# Case Report: Evaluation of COL4A5 non-canonical splicing variants in two families

**Authors:** Chee Teck Koh, Tina Si Ting Lim, Alwin Hwai Liang Loh, Yan Fei Ng, Jia Liang Kwek, Perry Yew Weng Lau, Hui-lin Chin, Jun Li Ng, Mya Than, Irene Yanjia Mok, Cynthia Ciwei Lim, Kay Yuan Chong, Jason Chon Jun Choo, Hui Kim Yap, Kar Hui Ng, Yaochun Zhang

PMC · DOI: 10.3389/fmed.2025.1611334 · Frontiers in Medicine · 2025-09-29

## TL;DR

This case report describes how two families with Alport syndrome were studied to understand genetic variants in the COL4A5 gene affecting splicing and kidney function.

## Contribution

The study provides a multi-modal approach to assess non-canonical splicing variants in COL4A5, improving diagnostic accuracy for Alport syndrome.

## Key findings

- Both variants caused exon 18 skipping in COL4A5, leading to truncated transcripts.
- Aberrant collagen IV α5 staining was observed in kidney biopsy samples.
- Familial co-segregation confirmed the variants' association with Alport syndrome features.

## Abstract

Alport syndrome is one of the most prevalent monogenic kidney diseases, resulting from the defects in COL4A3, COL4A4, and/or COL4A5 genes. Interpretation of non-canonical splicing variants can be challenging. This study aimed to resolve two variants at non-canonical splice sites in the COL4A5 gene using multiple modalities.

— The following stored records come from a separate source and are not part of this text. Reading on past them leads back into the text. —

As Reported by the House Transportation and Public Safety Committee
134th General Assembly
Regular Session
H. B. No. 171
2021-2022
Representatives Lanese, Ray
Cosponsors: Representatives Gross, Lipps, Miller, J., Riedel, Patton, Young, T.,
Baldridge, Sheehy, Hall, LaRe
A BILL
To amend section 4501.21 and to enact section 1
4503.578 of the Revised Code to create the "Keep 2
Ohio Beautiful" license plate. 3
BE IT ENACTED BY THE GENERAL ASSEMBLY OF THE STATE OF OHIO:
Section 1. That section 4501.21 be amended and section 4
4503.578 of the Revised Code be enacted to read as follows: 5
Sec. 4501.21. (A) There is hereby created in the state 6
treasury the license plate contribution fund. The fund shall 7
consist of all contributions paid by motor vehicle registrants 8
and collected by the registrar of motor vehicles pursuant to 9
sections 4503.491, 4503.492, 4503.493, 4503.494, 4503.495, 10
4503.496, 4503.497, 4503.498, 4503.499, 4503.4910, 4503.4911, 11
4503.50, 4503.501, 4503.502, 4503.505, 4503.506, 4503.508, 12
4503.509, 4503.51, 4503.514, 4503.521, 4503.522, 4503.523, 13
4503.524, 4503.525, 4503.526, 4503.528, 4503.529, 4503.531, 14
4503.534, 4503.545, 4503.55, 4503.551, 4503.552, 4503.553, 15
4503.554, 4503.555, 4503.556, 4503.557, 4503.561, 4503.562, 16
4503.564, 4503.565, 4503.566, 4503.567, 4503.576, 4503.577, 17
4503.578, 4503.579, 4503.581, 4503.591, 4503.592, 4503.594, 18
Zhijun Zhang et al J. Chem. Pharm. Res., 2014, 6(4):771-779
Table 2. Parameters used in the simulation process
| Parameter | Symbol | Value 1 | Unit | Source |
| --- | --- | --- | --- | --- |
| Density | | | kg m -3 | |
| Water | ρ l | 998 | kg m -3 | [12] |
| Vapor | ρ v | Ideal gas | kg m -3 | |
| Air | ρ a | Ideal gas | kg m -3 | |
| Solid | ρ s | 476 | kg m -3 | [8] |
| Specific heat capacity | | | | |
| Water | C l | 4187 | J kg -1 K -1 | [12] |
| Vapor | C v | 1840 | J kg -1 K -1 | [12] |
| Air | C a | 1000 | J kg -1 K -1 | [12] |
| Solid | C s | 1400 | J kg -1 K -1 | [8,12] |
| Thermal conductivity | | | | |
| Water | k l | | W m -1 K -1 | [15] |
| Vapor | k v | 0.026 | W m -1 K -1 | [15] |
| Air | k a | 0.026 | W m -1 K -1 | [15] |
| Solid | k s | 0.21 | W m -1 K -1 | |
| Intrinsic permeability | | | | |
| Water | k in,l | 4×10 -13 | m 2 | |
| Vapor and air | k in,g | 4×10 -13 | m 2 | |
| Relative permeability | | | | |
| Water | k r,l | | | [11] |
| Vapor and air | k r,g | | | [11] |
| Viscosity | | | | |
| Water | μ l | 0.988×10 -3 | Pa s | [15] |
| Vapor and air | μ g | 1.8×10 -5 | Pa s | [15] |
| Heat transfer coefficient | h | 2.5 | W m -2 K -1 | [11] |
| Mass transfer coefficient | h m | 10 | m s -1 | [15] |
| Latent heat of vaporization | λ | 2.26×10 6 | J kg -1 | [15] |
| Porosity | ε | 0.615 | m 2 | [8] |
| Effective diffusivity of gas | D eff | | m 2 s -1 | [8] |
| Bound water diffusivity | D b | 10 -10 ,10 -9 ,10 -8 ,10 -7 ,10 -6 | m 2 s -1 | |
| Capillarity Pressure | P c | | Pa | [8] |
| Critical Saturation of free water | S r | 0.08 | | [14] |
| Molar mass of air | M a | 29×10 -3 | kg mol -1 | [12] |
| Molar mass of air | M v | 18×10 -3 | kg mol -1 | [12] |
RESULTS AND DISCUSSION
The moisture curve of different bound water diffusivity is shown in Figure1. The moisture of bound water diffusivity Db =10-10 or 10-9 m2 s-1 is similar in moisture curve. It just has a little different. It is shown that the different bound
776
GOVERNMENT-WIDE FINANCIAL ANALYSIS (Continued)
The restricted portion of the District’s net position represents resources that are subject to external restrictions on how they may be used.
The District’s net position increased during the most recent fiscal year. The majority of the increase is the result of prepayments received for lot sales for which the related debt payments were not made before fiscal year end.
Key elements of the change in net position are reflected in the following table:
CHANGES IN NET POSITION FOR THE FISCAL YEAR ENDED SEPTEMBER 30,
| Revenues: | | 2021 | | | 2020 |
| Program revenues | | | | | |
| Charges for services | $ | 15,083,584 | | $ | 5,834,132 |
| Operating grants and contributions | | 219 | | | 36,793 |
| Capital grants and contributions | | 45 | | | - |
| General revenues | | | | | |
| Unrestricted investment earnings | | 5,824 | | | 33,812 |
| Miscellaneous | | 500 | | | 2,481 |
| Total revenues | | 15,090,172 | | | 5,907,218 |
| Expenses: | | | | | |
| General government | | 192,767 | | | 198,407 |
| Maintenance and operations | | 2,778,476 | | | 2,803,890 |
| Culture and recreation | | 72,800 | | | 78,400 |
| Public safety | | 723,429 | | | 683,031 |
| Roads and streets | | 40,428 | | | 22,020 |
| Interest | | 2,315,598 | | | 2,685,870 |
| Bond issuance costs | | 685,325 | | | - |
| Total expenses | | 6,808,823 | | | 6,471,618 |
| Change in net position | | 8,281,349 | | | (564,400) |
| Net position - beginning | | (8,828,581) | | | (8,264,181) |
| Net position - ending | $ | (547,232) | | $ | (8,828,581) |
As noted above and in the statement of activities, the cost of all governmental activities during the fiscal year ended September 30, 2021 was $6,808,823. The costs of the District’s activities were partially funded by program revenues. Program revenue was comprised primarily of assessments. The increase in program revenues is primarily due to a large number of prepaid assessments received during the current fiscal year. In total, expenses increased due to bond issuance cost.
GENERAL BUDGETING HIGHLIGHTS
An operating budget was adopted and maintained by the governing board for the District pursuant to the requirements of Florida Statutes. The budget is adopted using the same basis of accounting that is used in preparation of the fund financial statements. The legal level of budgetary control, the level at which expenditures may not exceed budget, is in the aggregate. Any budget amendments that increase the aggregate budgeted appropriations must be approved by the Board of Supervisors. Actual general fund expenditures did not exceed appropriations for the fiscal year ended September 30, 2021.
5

Exome sequencing was performed on two families suspected of having Alport syndrome. Intronic splice site variants in COL4A5, which have been reported in the literature, were identified: c.1032 + 4A > G in one family and a four-nucleotide deletion, c.1032 + 3_1032 + 6delAAGT, in the other. To clarify the pathogenicity of these variants, several analyses were performed: familial co-segregation analyses in relation to comprehensive phenotyping of family members, immunofluorescence analysis of kidney biopsy specimens to evaluate collagen IV α5 staining patterns, and minigene splicing assay to assess the impact on pre-messenger RNA (mRNA) splicing.

The family studies demonstrated co-segregation of the variants among members with characteristic phenotypic features. The immunofluorescence analysis of the kidney biopsy samples displayed aberrant collagen IV α5 staining patterns. The minigene splicing assay revealed that both variants caused exon 18 skipping in the COL4A5 gene, resulting in truncated transcripts.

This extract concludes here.